Records contained in a dataset:
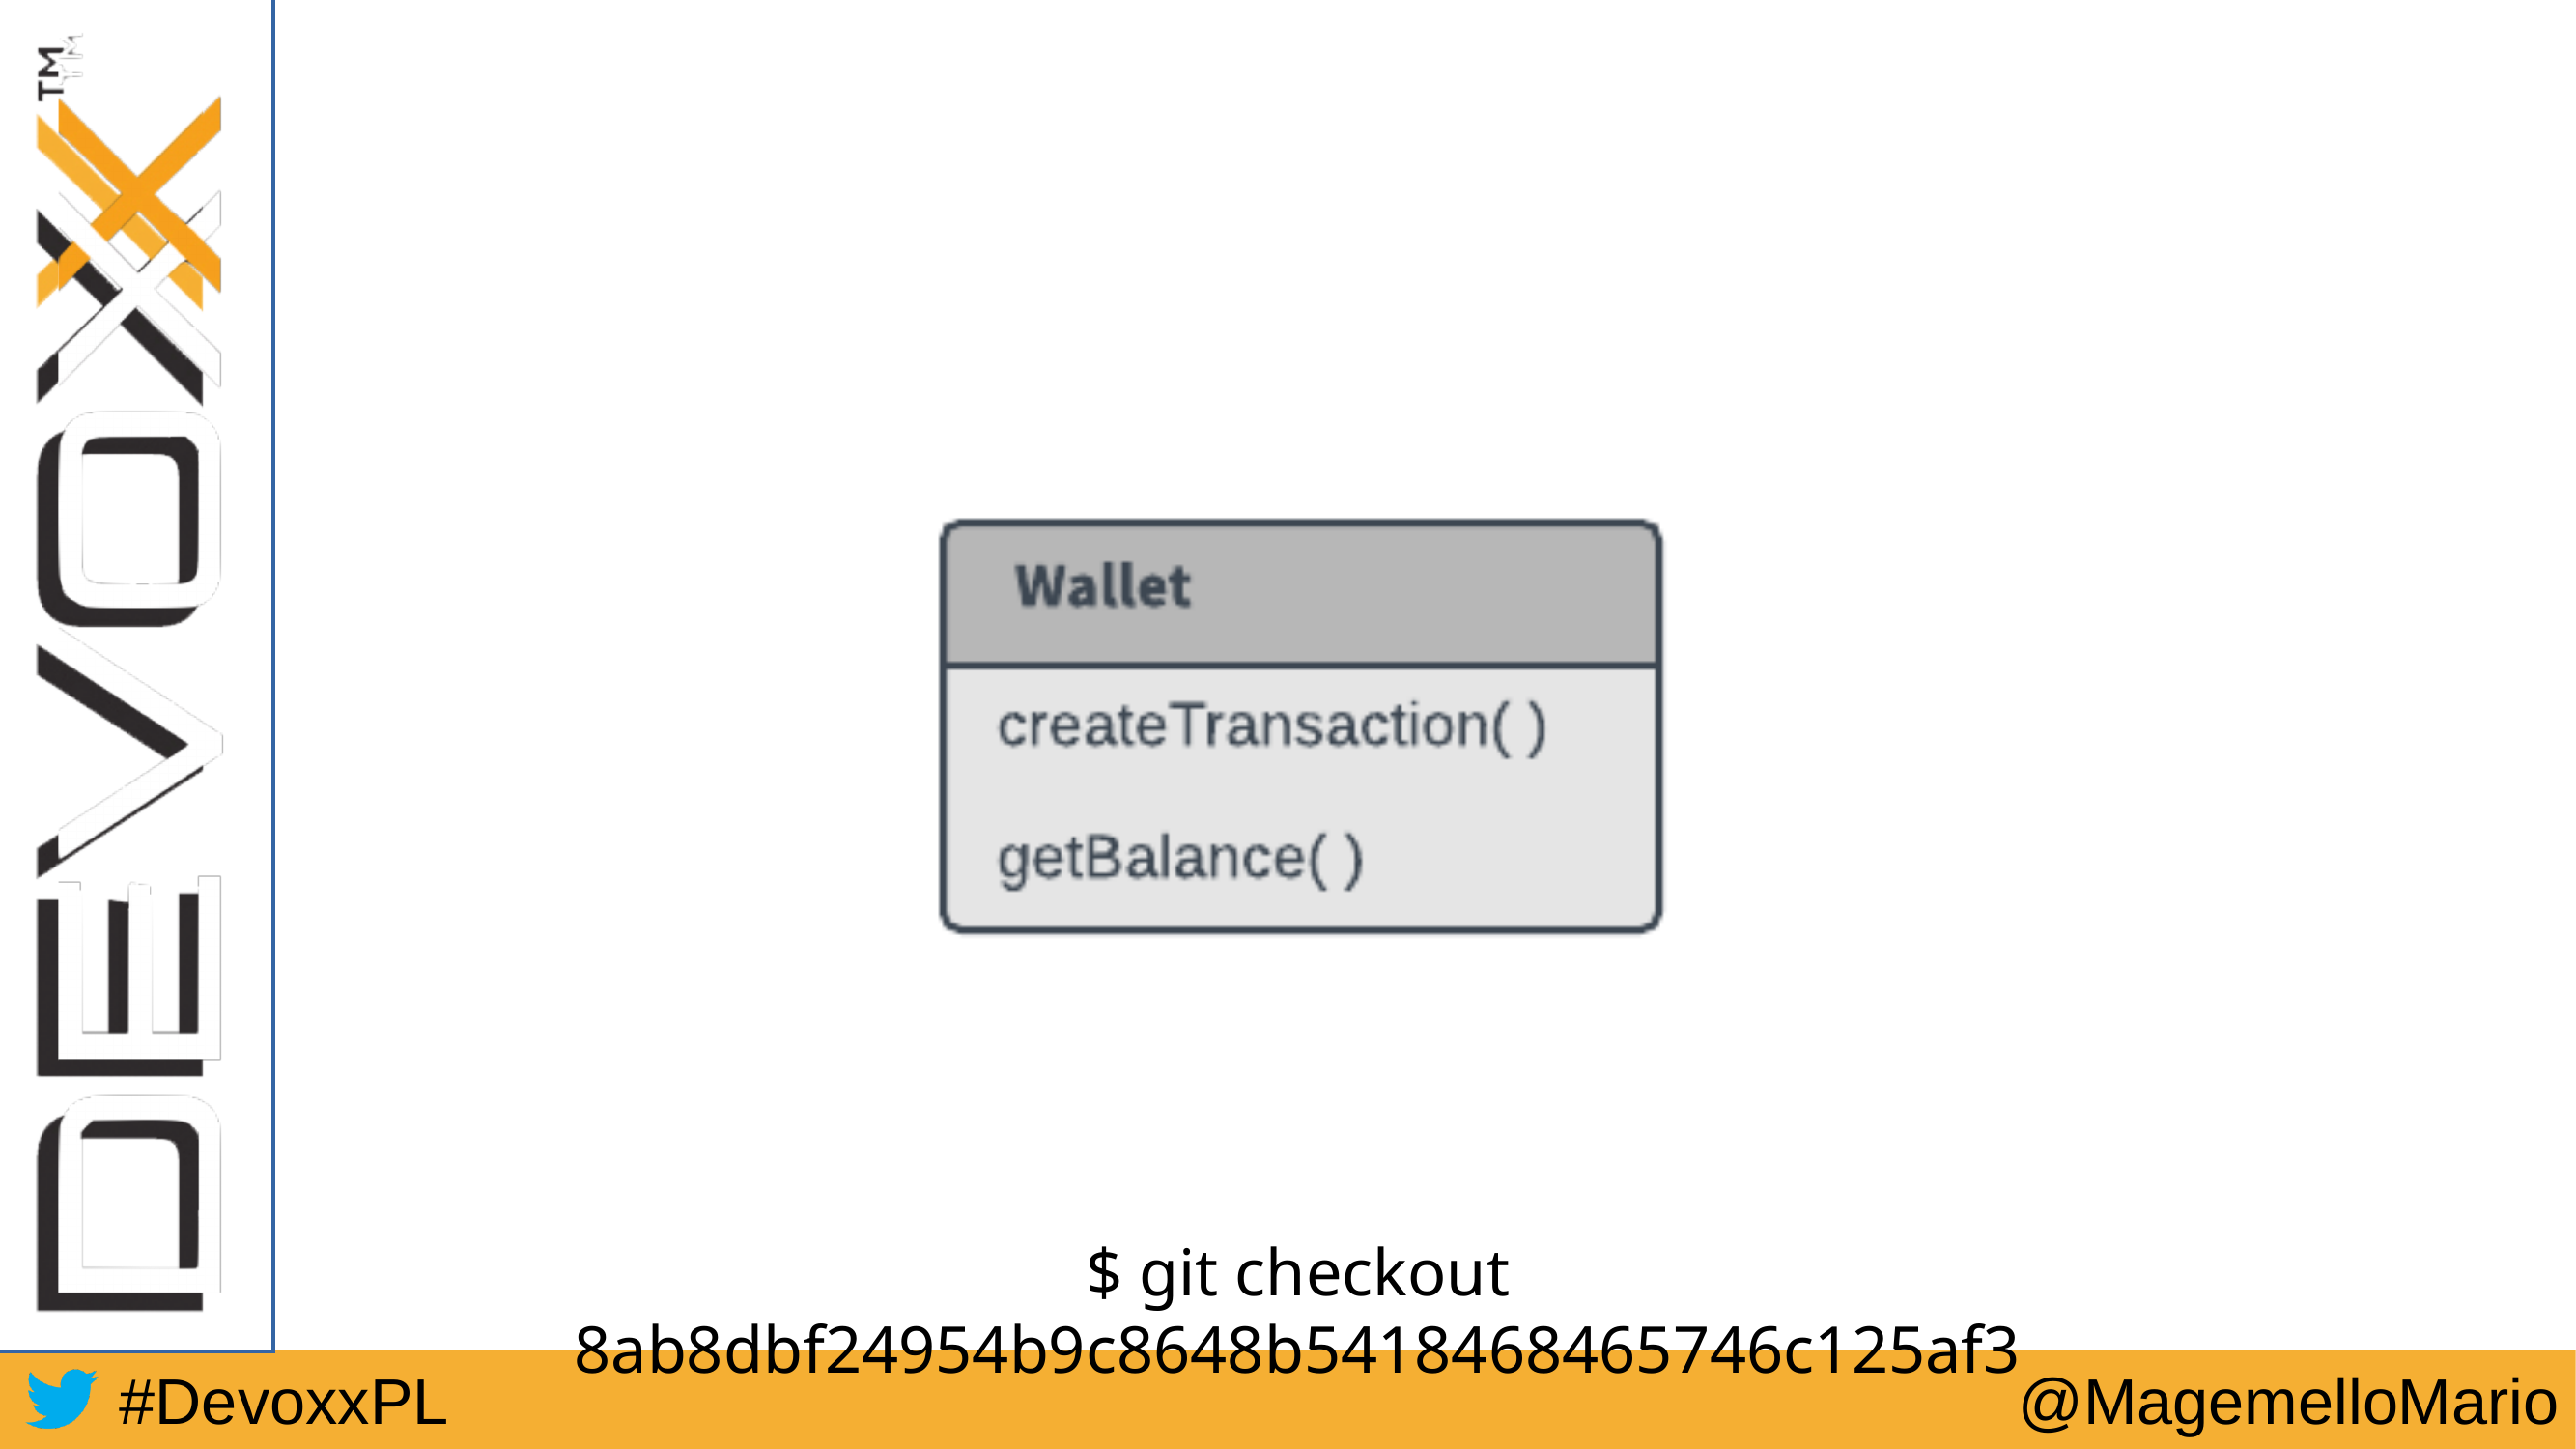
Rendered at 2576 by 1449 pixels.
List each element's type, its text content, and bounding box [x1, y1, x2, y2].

text_box $ git checkout 8ab8dbf24954b9c8648b5418468465746c125af3 [441, 1224, 2155, 1394]
picture [0, 39, 220, 1350]
picture [59, 34, 223, 1292]
picture [915, 506, 1682, 960]
picture [0, 1353, 123, 1449]
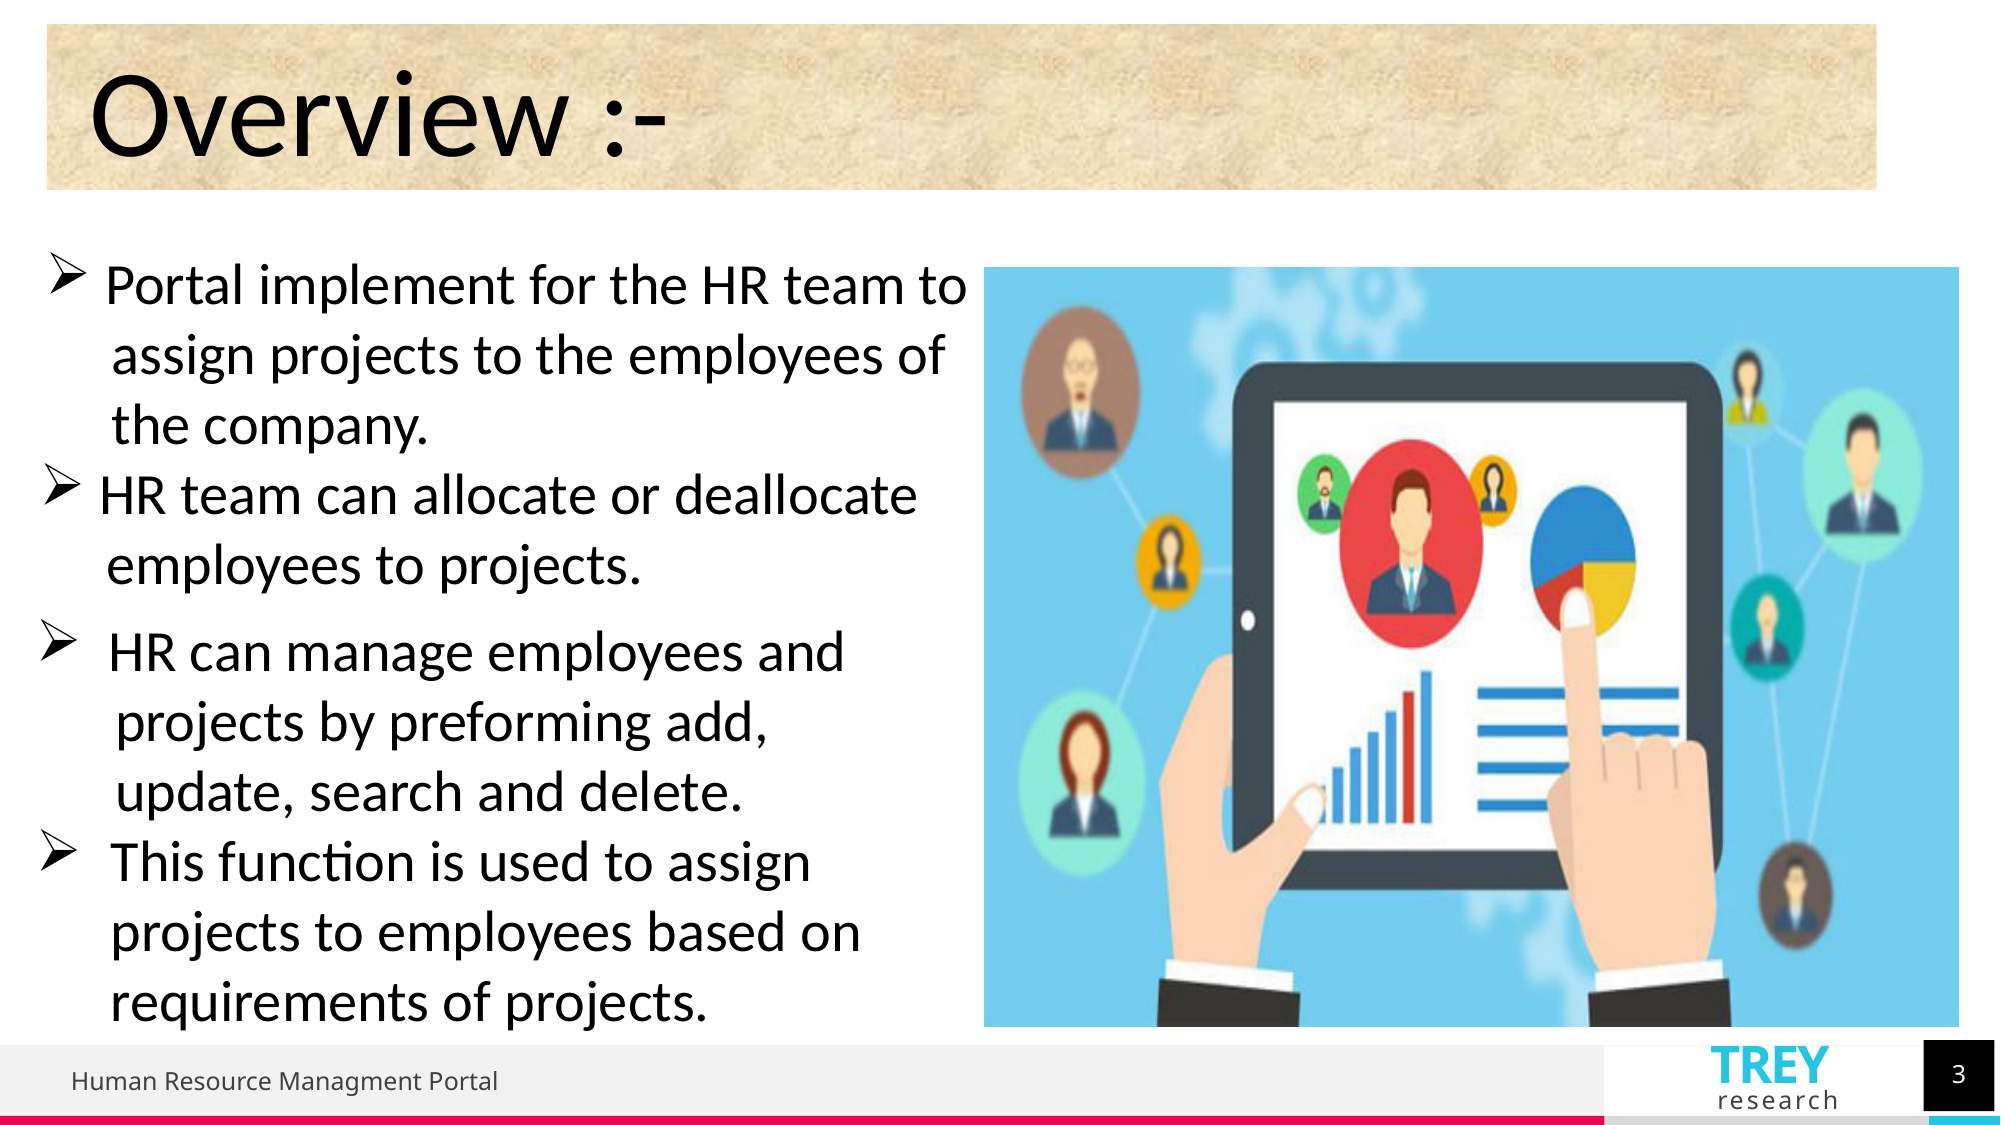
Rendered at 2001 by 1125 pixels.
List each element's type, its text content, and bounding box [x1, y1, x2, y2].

footer Human Resource Managment Portal [70, 1056, 1000, 1105]
text_box HR can manage employees and projects by preforming add, update, search and delete. This function is used to assign projects to employees based on requirements of projects. [21, 605, 984, 1041]
picture [983, 267, 1959, 1027]
text_box HR team can allocate or deallocate employees to projects. [24, 449, 983, 604]
slide_number 3 [1923, 1040, 1995, 1112]
text_box Portal implement for the HR team to assign projects to the employees of the company. [30, 238, 1141, 449]
text_box Overview :- [46, 24, 1877, 190]
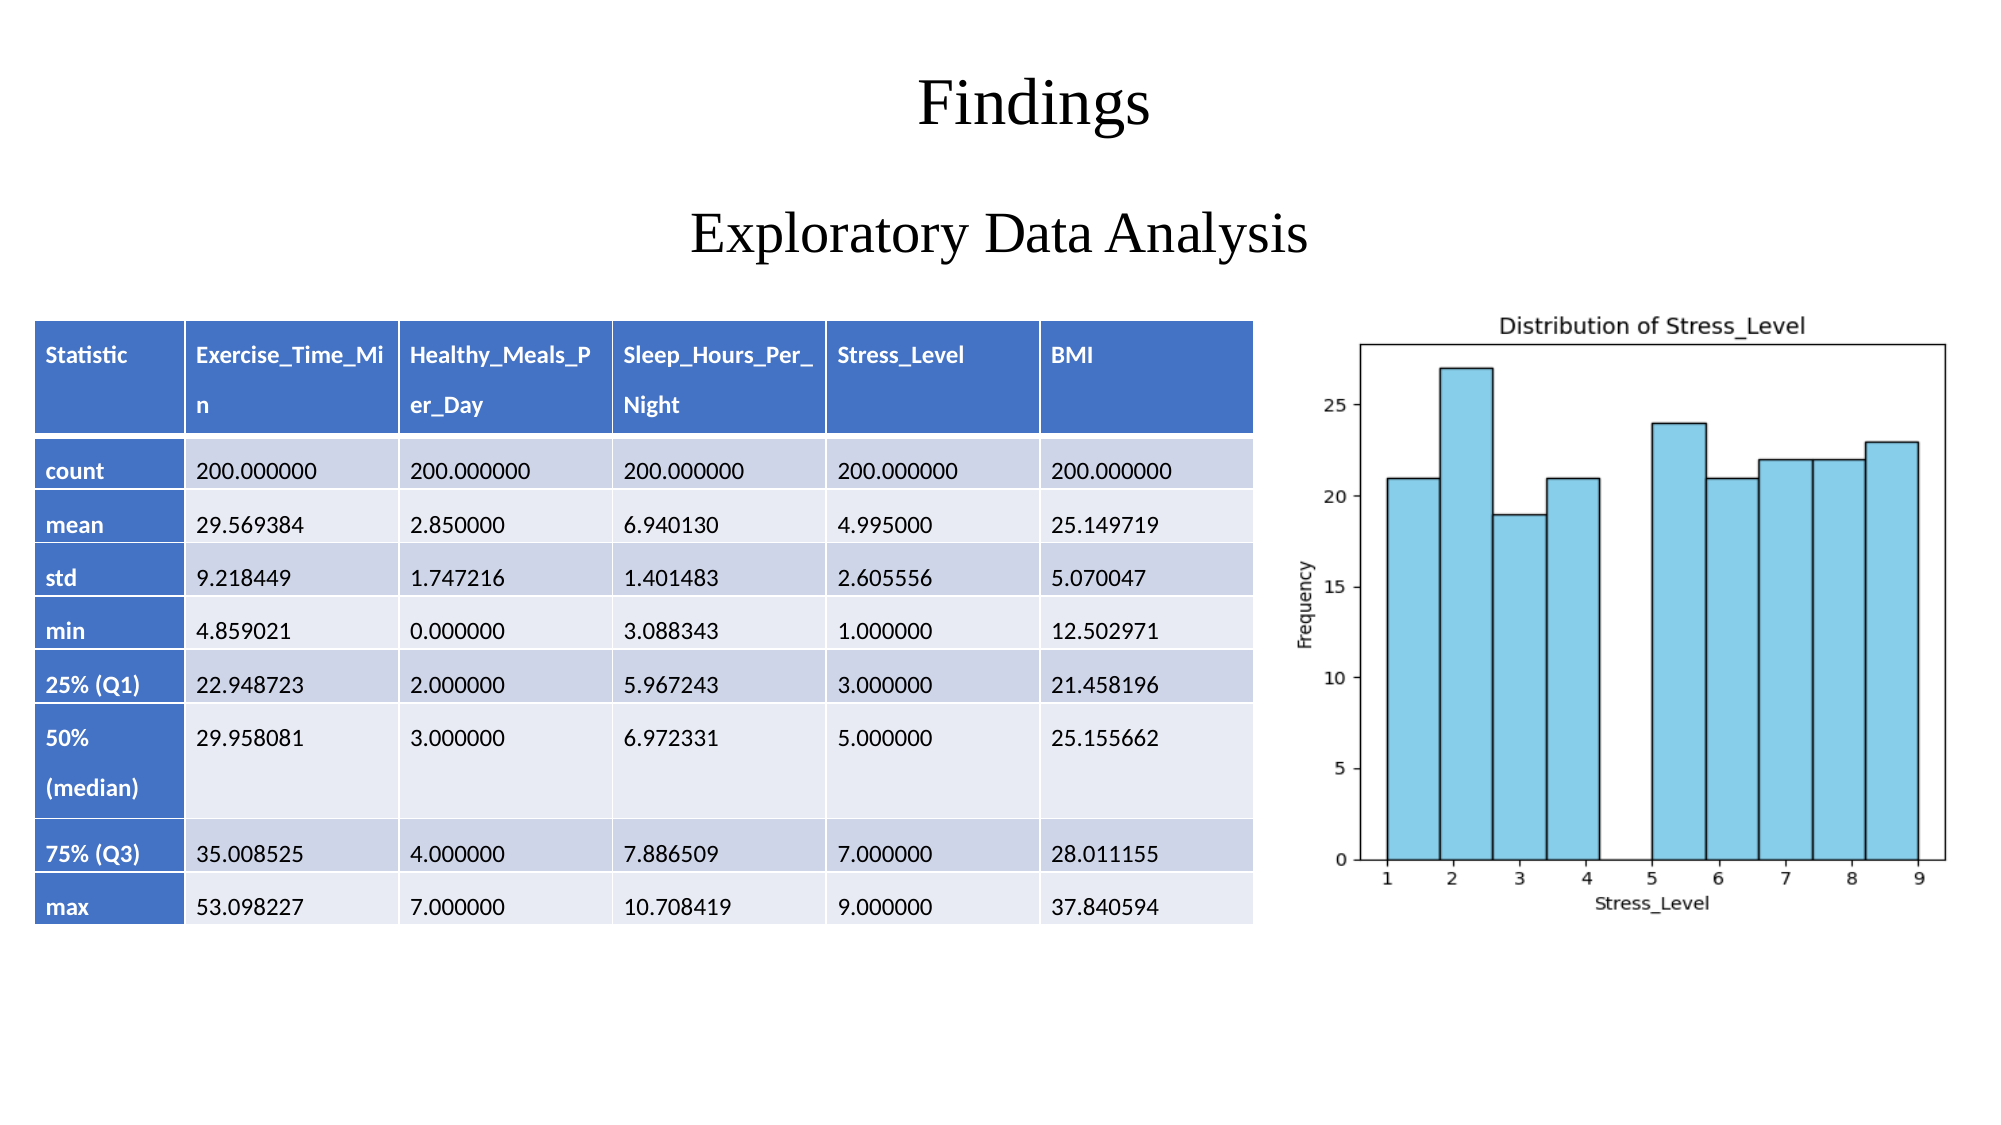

TRY IT
Please reproduce the records above exactly, omitting every picture.

SOLUTION
Rendered at 2576 by 1449 pixels.
List each element's type, its text content, and bounding box [x1, y1, x2, y2].

text_box $ git checkout 8ab8dbf24954b9c8648b5418468465746c125af3 [441, 1224, 2155, 1394]
picture [0, 39, 220, 1350]
picture [59, 34, 223, 1292]
picture [915, 506, 1682, 960]
picture [0, 1353, 123, 1449]
Rendered at 2001 by 1125 pixels.
List each element's type, its text content, and bounding box [x1, y1, x2, y2].

footer Human Resource Managment Portal [70, 1056, 1000, 1105]
text_box HR can manage employees and projects by preforming add, update, search and delete. This function is used to assign projects to employees based on requirements of projects. [21, 605, 984, 1041]
picture [983, 267, 1959, 1027]
text_box HR team can allocate or deallocate employees to projects. [24, 449, 983, 604]
slide_number 3 [1923, 1040, 1995, 1112]
text_box Portal implement for the HR team to assign projects to the employees of the company. [30, 238, 1141, 449]
text_box Overview :- [46, 24, 1877, 190]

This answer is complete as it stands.